2. Connect to the SSH host using your local terminal.
a. I am connecting to “bi-hadoop-prod-4176.bi.services.us-south.bluemix.net” using “myuser” credentials. Following is the command
ssh myuser@bi-hadoop-prod-4176.bi.services.us-south.bluemix.net
b. Accept the RSA key.
c. Enter password (that you chose for your user while provisioning the cluster). Upon successful authentication, you will get into the shell node command prompt of your cluster.
3. Download the “Adult Data Set” from UCI Machine Learning Repository. Use the below command to do that.
wget http://archive.ics.uci.edu/ml/machine-learning-databases/adult/adult.data
Download should not take more than a couple of seconds. Once done, verify that the “adult.data” file is now available at the local home directory. Execute ‘ls’ command to perform this quick validation.
4. Push the data set to HDFS. In order to to place the file in HDFS home directory of your cluster user (‘/user/myuser’ in my case), execute the below command from the shell node system command prompt.
hadoop fs -copyFromLocal $HOME/adult.data /user/myuser
Again, copy would finish as soon as you hit the enter key. Make sure that the file is now available in HDFS using the below command.
hadoop fs -ls /user/myuser
Note: We could have used Hadoop specific tool such as Flume to fetch the .csv data file from the internet and place it onto HDFS. However, we chose to use “wget” instead, for the sake of simplicity. I did not want Flume to take away any attention, as this blog is more about Hive.
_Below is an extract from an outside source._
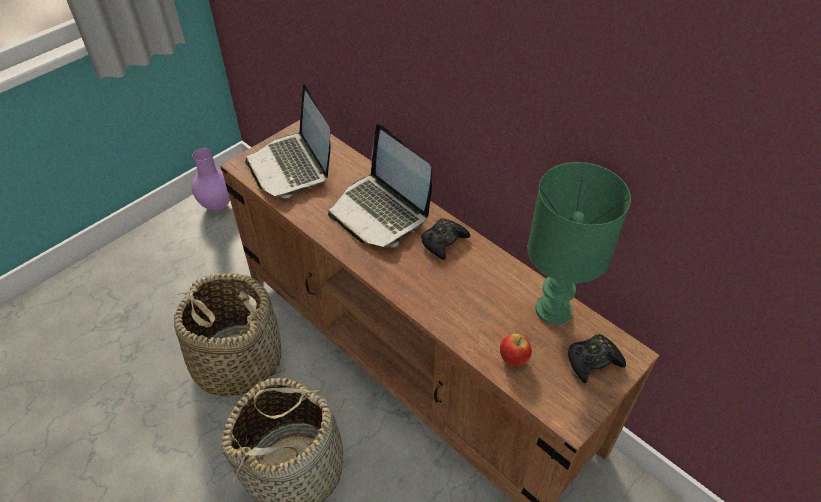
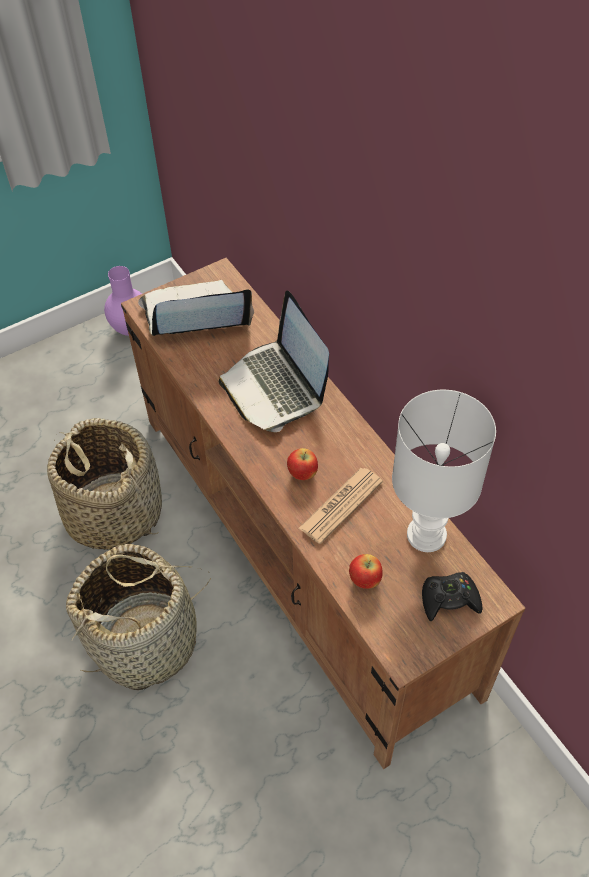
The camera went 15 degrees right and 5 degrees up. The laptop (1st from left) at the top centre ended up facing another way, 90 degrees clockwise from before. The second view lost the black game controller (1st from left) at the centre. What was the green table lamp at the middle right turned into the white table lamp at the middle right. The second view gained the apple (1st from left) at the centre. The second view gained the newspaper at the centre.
5. Now, it’s time to apply a schema on the data set. We will use Hive service to do that; but before proceeding further, skim through the adult data set description (https://archive.ics.uci.edu/ml/machine-learning-databases/adult/adult.n…) to quickly understand various attributes of it.
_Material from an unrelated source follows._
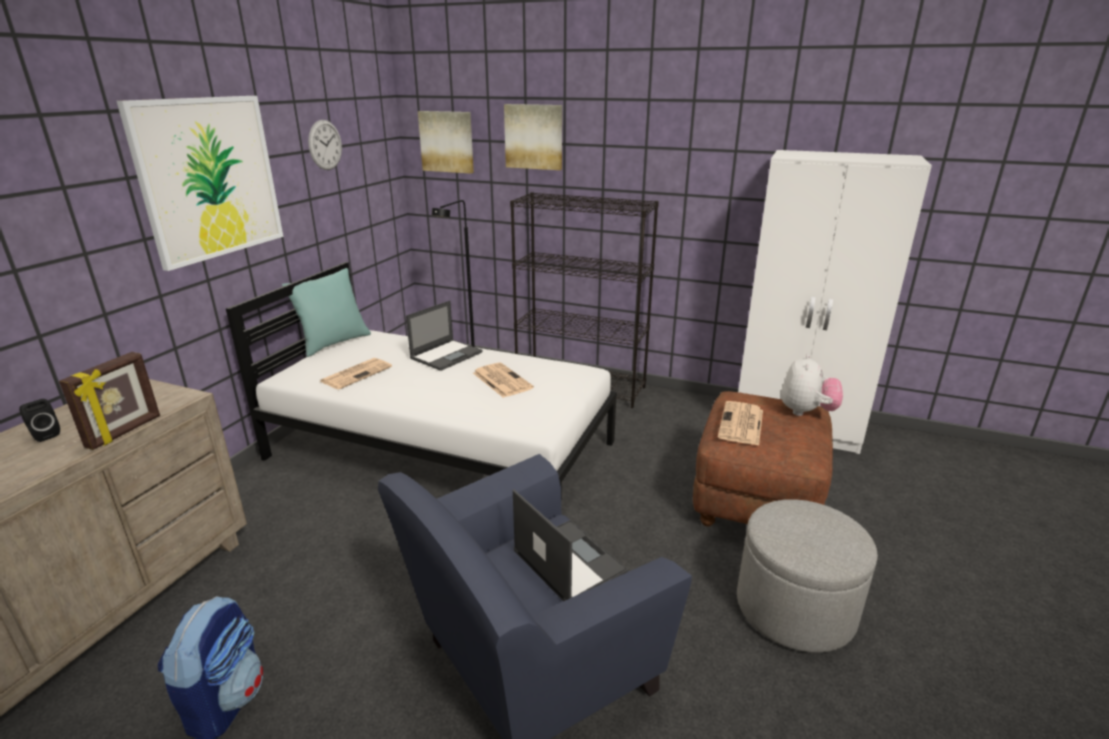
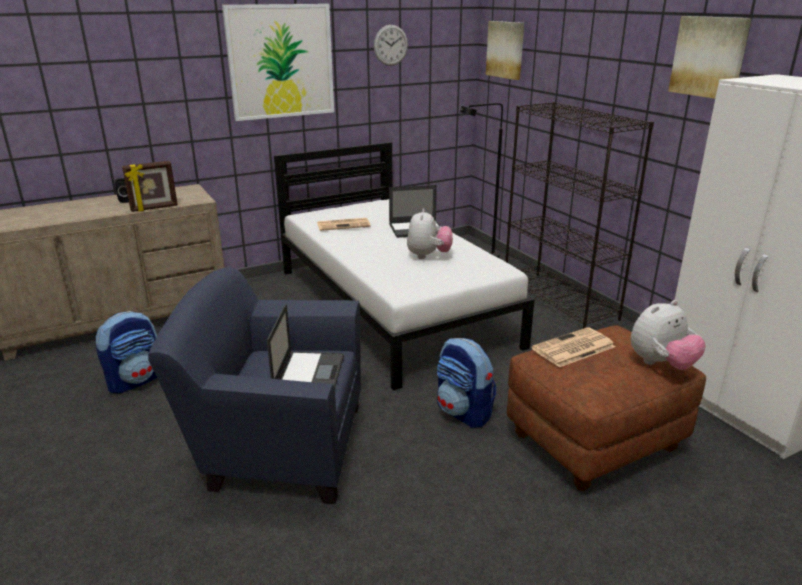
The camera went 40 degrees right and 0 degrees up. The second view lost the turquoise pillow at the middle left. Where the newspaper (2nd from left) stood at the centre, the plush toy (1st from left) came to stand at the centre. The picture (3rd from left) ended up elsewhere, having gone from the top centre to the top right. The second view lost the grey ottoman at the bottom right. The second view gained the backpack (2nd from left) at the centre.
a. To interact with Hive through its CLI, type in hive at the system command prompt of your shell node, and you will get Hive CLI at your service.
b. We do not want Hive to duplicate the data in a persistent table. Rather, we will create an external table pointing to the file location (see the hive command below), so that we can query the file data through the defined schema using HiveQL. For the sake of simplicity, we will make use of the ‘default’ Hive database.
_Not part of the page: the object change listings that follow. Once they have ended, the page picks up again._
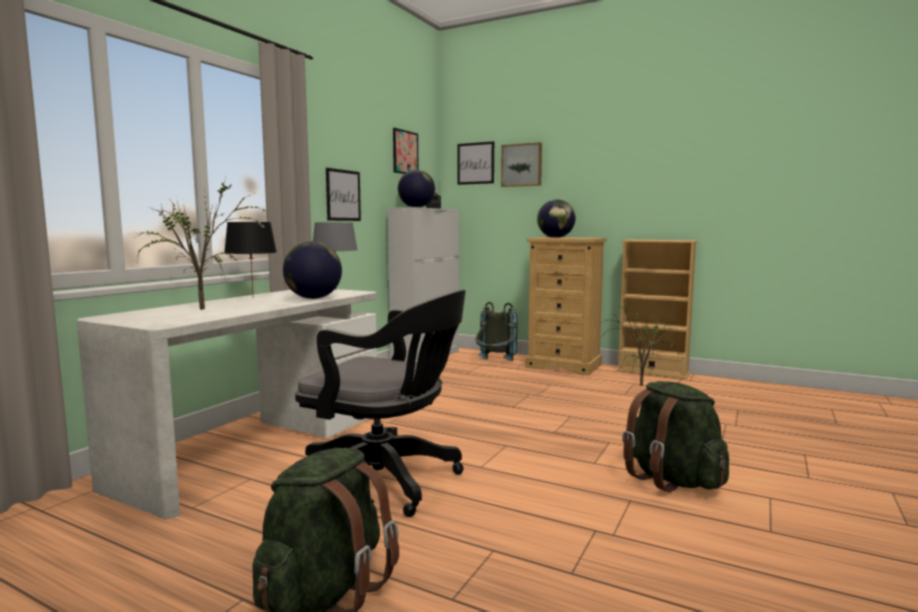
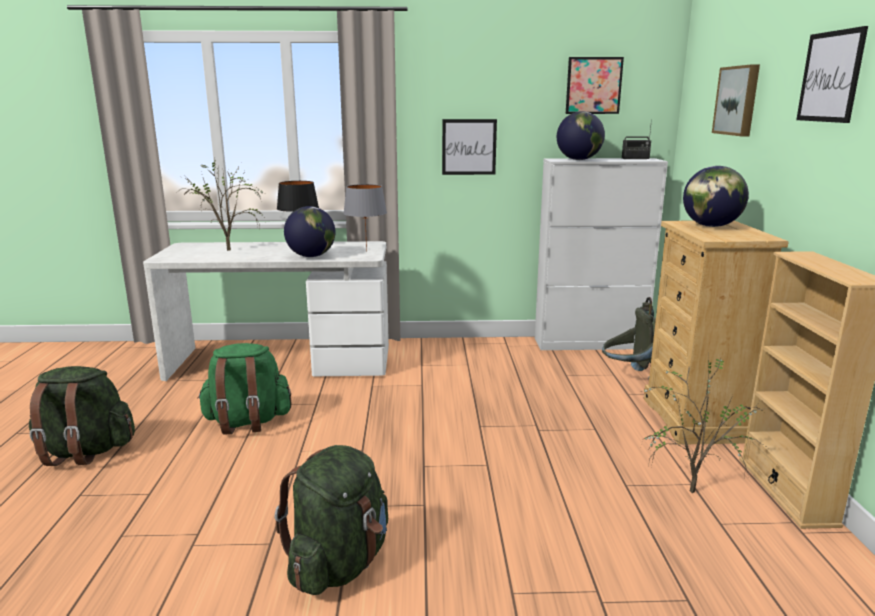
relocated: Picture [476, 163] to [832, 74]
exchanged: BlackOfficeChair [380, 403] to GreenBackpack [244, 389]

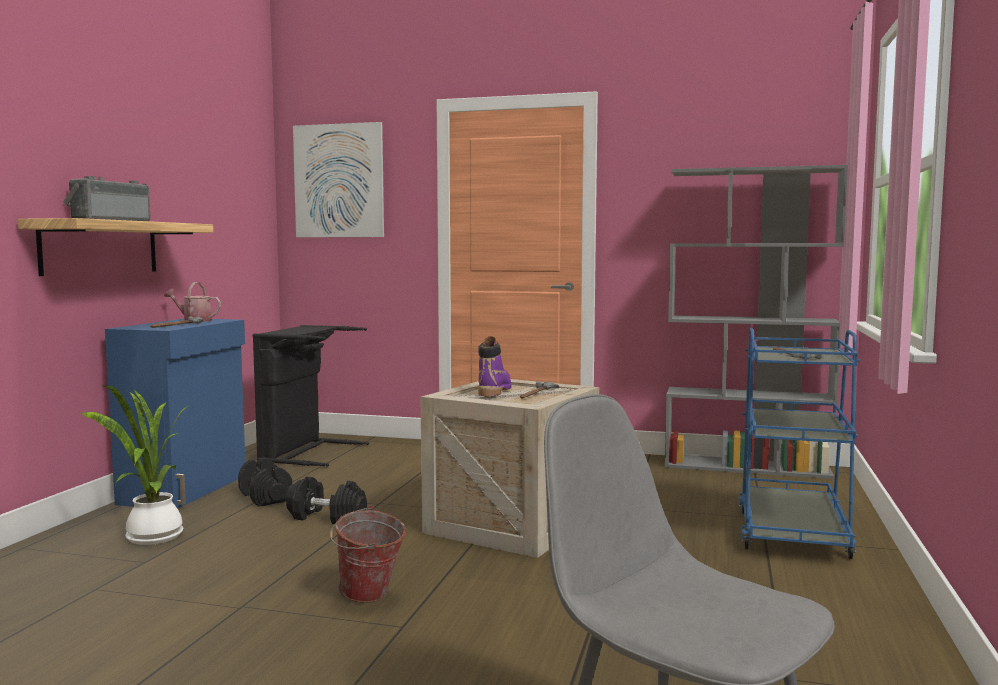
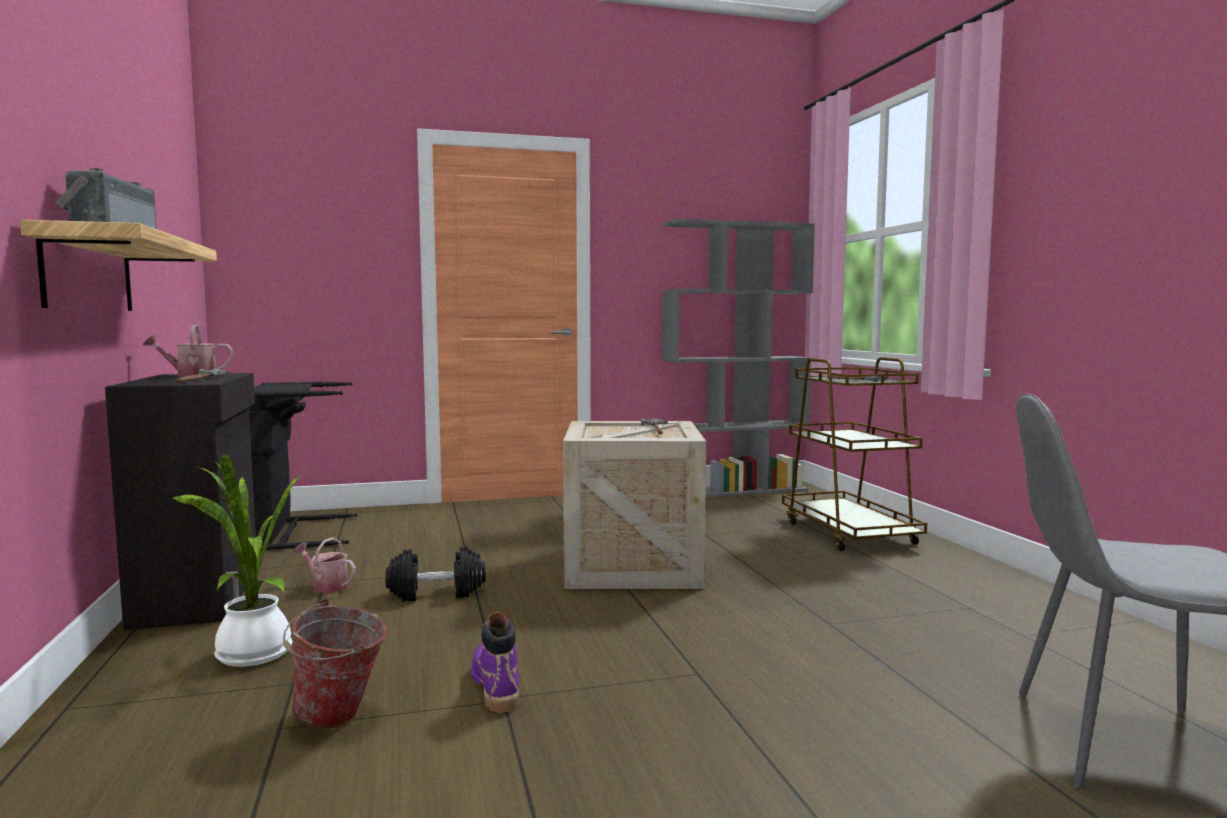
missing: Picture [338, 179]
relocated: PurpleBoot [495, 366] to [495, 662]; Bucket [367, 554] to [335, 663]
exchanged: BlackDumbbell [265, 482] to WateringCan [324, 565]
colour: BlueCabinet [175, 414] to BlackCabinet [180, 502]; BlueCart [799, 443] to BrownCart [854, 454]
create external table if not exists adult (age int, workclass varchar(25), fnlwgt int, education string, education_num tinyint, marital_status string, occupation string, relationship string, race string, sex varchar(6), capital_gain int, capital_loss int, hours_per_week smallint, native_country string, income varchar(10)) row format delimited fields terminated by ',' stored as textfile location ‘/user/myuser’;
You should see the response message appearing as below.
6. At the final step, we will query the ‘adult’ external table using HiveQL.
a. By default, Hive CLI does not print the query result table with column headers. We need to enable it using the following command.
set hive.cli.print.header=true;
b. Let us try figuring out adult count by workclass and income levels. Following is a SELECT query to get the numbers.
select coalesce(workclass,'Unknown') as workclass, coalesce(income,'Unknown') as income, count(*) as count from adult group by workclass, income;
And the results should appear as below.
With this, we accomplish our objective.